Over his four years in power, Wales has been turned into a laboratory for the kind of half-baked policy ideas that don’t usually make it out of the seminar rooms of second-rate universities.
A four-day week? Sure, that will revitalise some of the worst public services in the developed world. A universal basic income that pays you a salary regardless of whether you work or not? That’s certain to restart a stalled economy and get people back to the office or factory. A standard 20mph speed limit? Heck, why not? It is not as if businesses ever need to get stuff anywhere quickly. Second-home owners and holiday rentals? Instead of embracing the money they bring into the country, the First Minister has pandered to the most narrow-minded instincts of his nationalist rivals by trying to bully them out of existence. At times, Drakeford has appeared to be waging a one-man war against any form of productive activity.
During lockdown, he championed the kind of petty authoritarianism for which the pandemic was the perfect excuse. Schools were closed at the first sign of a cough, and, memorably, even though supermarkets were allowed to stay open, they were banned from selling non-essential items, creating the ridiculous spectacle of Tesco and Sainsbury’s sealing off the clothing and entertainment aisles. Drakeford’s Covid police seemed to be more worried about stopping the free market than the virus.

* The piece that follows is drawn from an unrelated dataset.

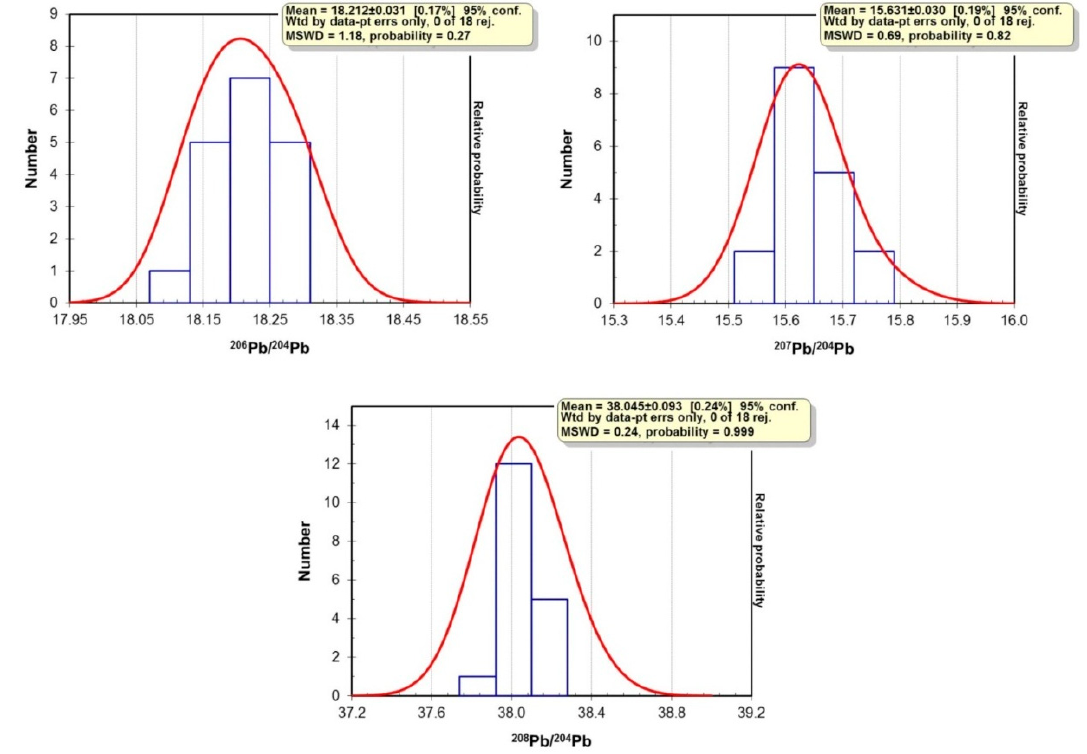
Figure 5. Probability density plots of Pb isotope ratios of galena from the Caribou deposit. MSWD stands for Mean Square Weighted Deviations.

And of course, all of his failures are merely blamed on London. He is currently complaining that he is unable to pay striking nurses any more, because the UK Government will not give him the money. He is doing so while refusing to use his own powers to vary income tax, which might well enable him to pay for it himself. Drakeford represents the worst of devolution. He glories in all the trappings of power, but avoids any genuine responsibility.
The tragedy is that Wales could use a genuinely creative, bold leader. It is one of the poorest parts of the UK. Educational standards have collapsed, with the Pisa international comparisons showing it has the worst schools in the UK. The benefits bill has soared, while a worrying proportion of people are economically inactive. A real leader would be hustling for new industries, cutting taxes and regulations to out-compete England, and taking on the power of the unions to drive school standards higher. Drakeford doesn’t seem to be interested in any of that.
I’m currently in Cardiff on a three-day mini-break and Lynn’s jaundiced portrait of Wales rings true. It feels like a doomed country, trapped in a spiral of decline. Worth reading in full.